A patient recovering from a csection who would NOT arouse. NOTHING in report prepared me..and I was a first year RN. Turned out, she was hemorrhaging inside. I massaged her fundus and extracted SEVERAL clots that looked like one's liver!!! Yes, they were THAT big. Her pressures were almost unreadable, heart rate so fast and thready I could not count. Thank goodness, she came back fast. She responded to vigorous massages and IV boluses well. But her recovery was slower, as you might imagine.
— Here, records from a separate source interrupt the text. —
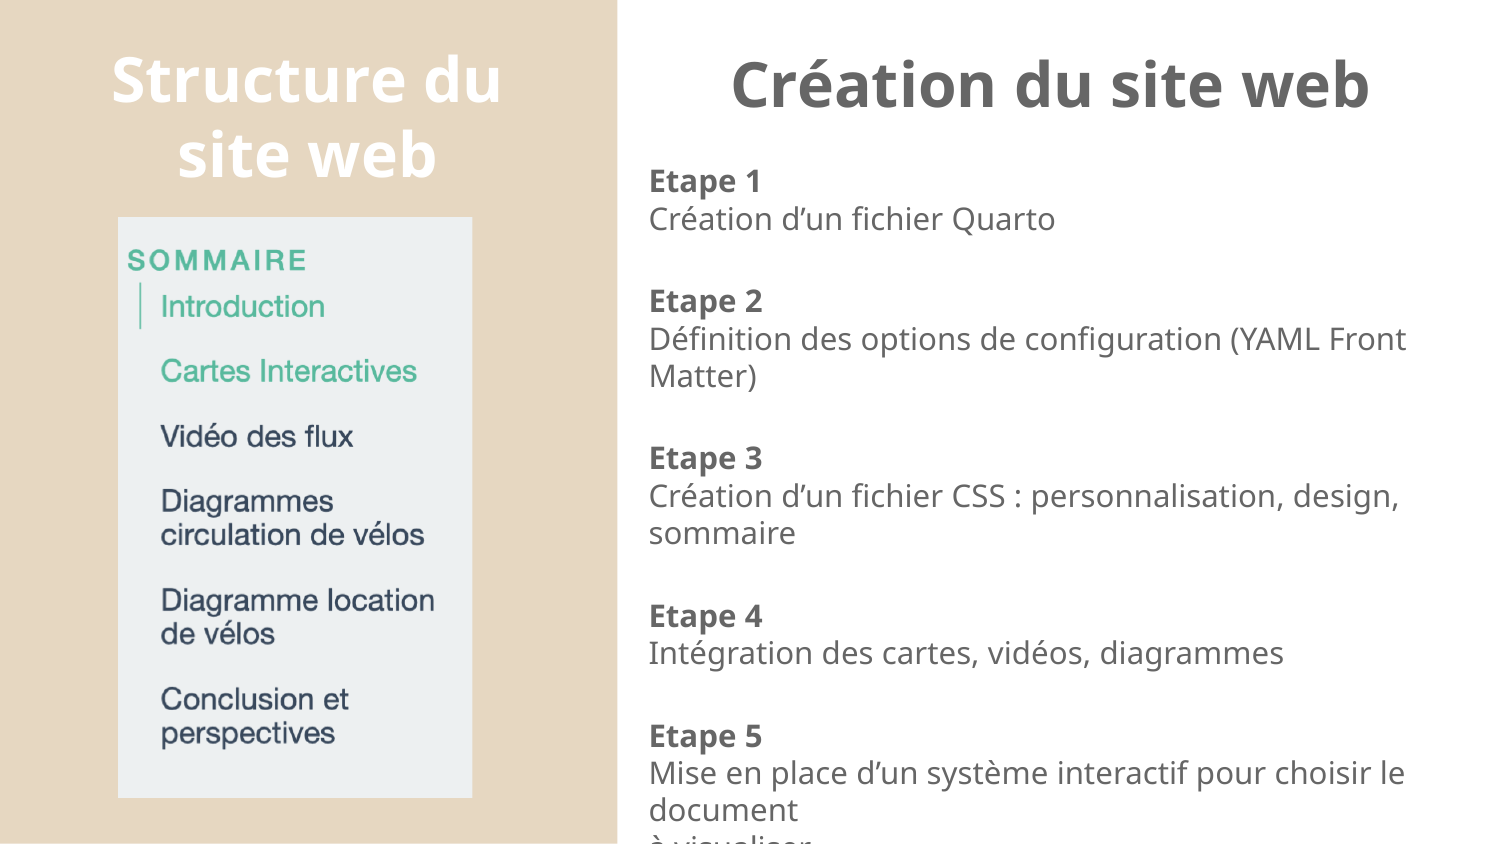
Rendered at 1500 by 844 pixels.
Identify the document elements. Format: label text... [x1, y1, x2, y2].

text_box Etape 1 Création d’un fichier Quarto Etape 2 Définition des options de configuration (YAML Front Matter) Etape 3 Création d’un fichier CSS : personnalisation, design, sommaire Etape 4 Intégration des cartes, vidéos, diagrammes Etape 5 Mise en place d’un système interactif pour choisir le document à visualiser [633, 146, 1500, 798]
title Structure du site web [51, 25, 565, 207]
picture [118, 217, 473, 798]
title Création du site web [637, 29, 1465, 146]
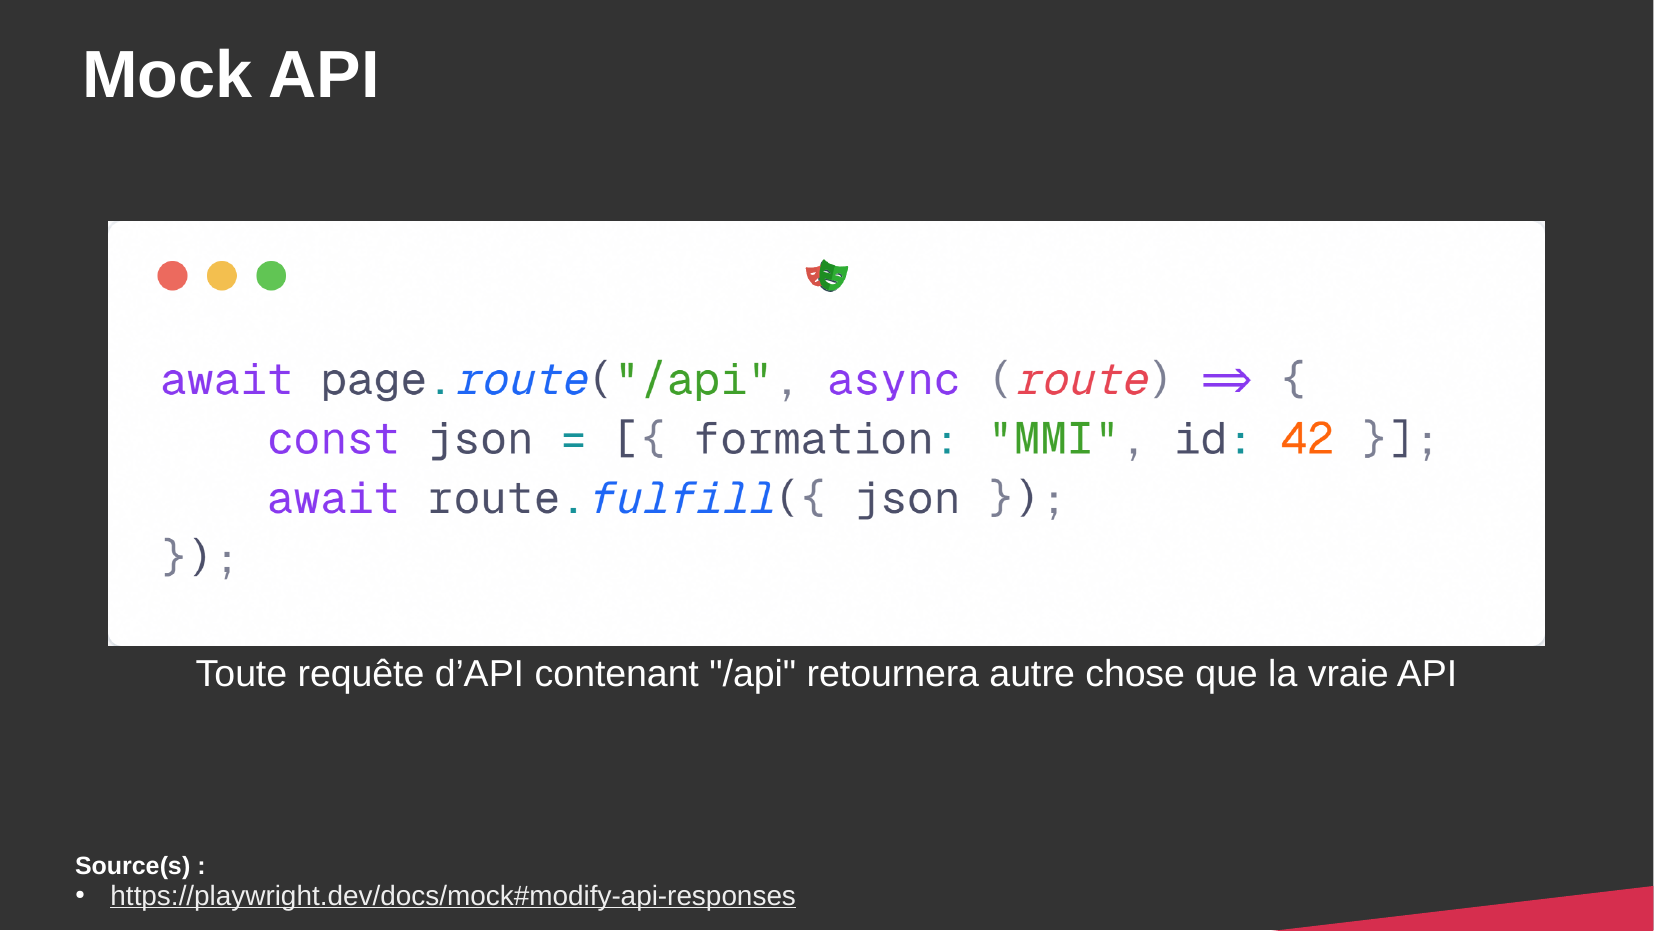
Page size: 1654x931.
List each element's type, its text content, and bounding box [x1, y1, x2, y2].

text_box [1271, 885, 1654, 931]
text_box Source(s) : https://playwright.dev/docs/mock#modify-api-responses [60, 750, 1546, 919]
text_box Toute requête d’API contenant "/api" retournera autre chose que la vraie API [141, 646, 1512, 704]
title Mock API [82, 37, 1571, 112]
picture [108, 221, 1545, 646]
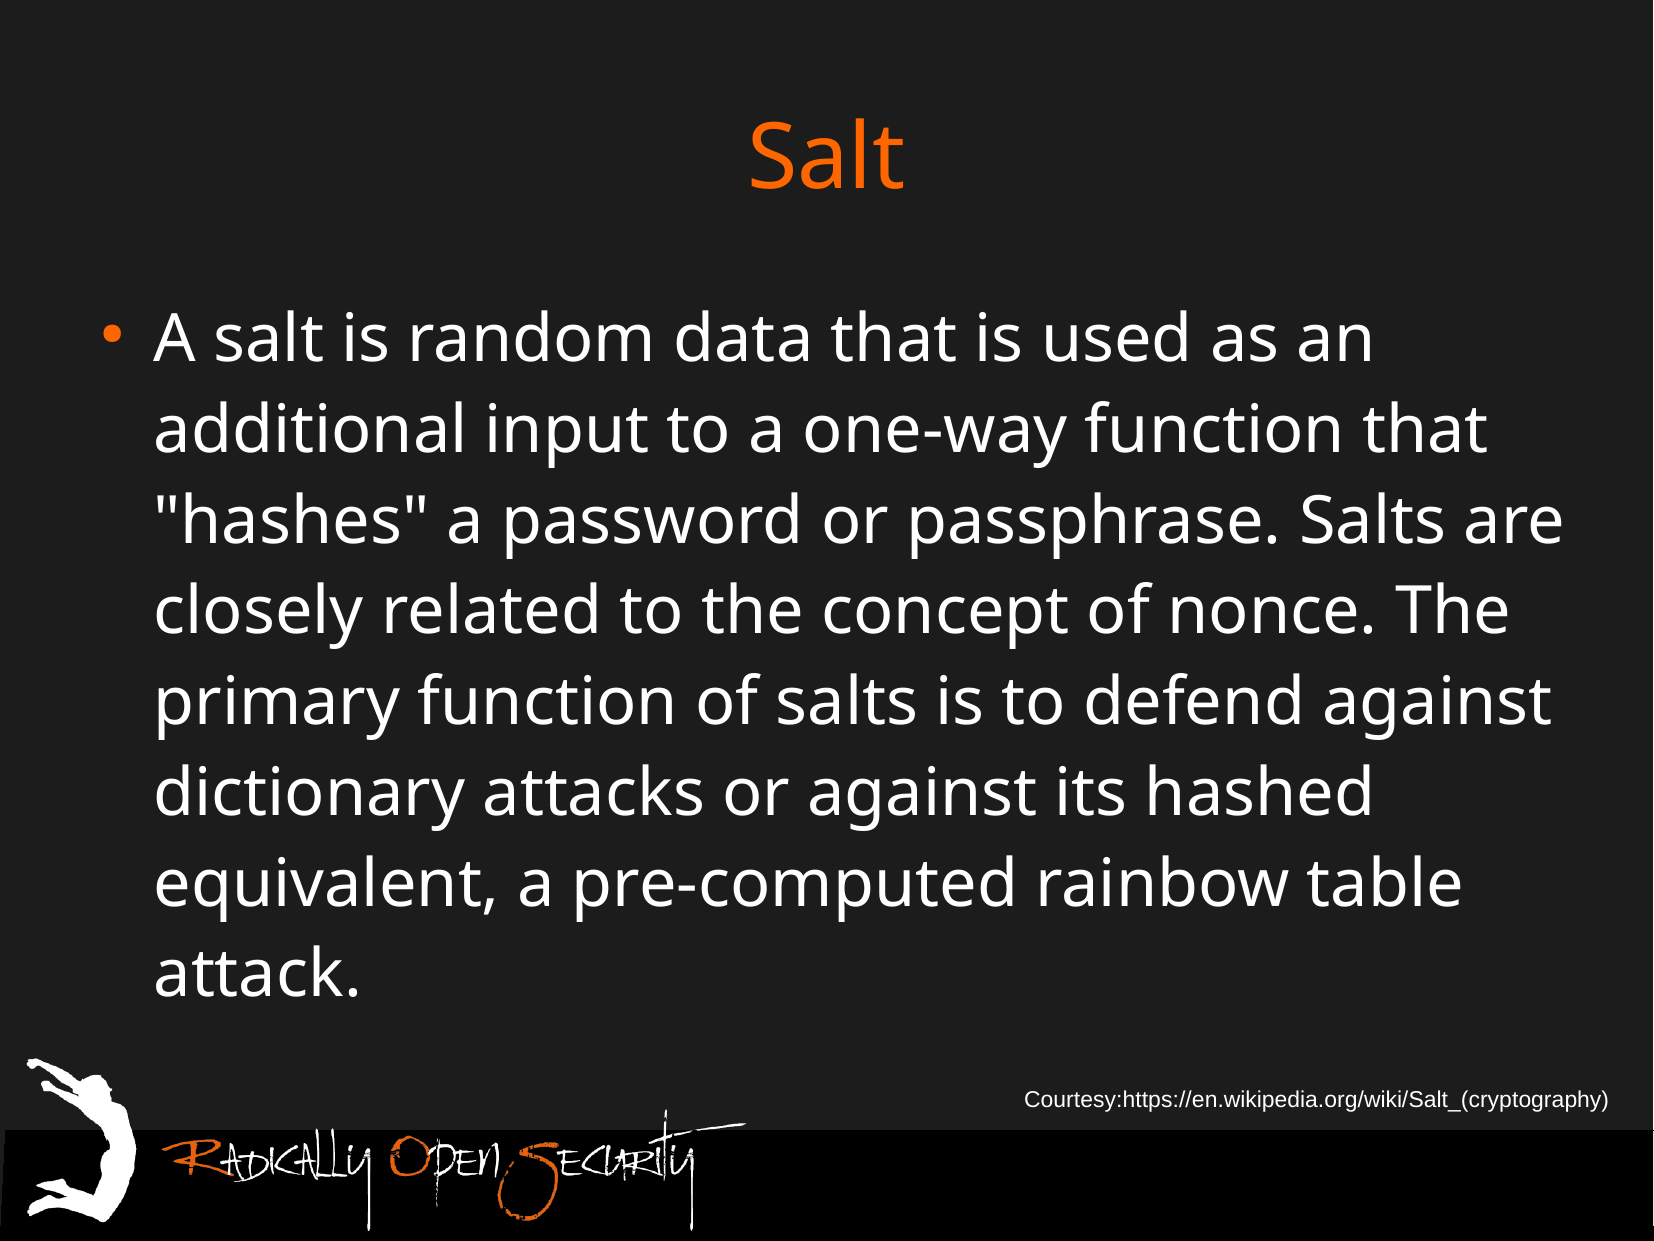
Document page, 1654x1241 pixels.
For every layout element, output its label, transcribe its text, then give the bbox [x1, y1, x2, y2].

It was just fortunate I happened to go to HER room first for assessments; I had a more recently-delivered patient to see. But "something" told me to go to room 263 first. So glad I did. I never ever forgot and never ever forgave that nurse going OFF for not being more sharp in her assessments. I learned the hard way you can take NOTHING for granted.

Specializes in Med Surg, ICU, Infection, Home Health, and LTC.

The scariest thing that I have seen happen since I started nursing was with one of the new RN graduates right after she got her license.

She had been left as charge nurse over a 46 bed medical floor and was the only RN on the unit.

At that facility only the RN's were permitted to handle anything that pertained to an IV.

The MD had ordered Lanoxin 0.25 mg IV now. She read the vials that each said 0.5 mg lanoxin and opened five vials and gave it.

The patient was moved to ICU but survived without coding.

I feel that the facility pushed the new grads and new hires out onto the units before they were properly trained and ready in order to boast that they had RN coverage back then.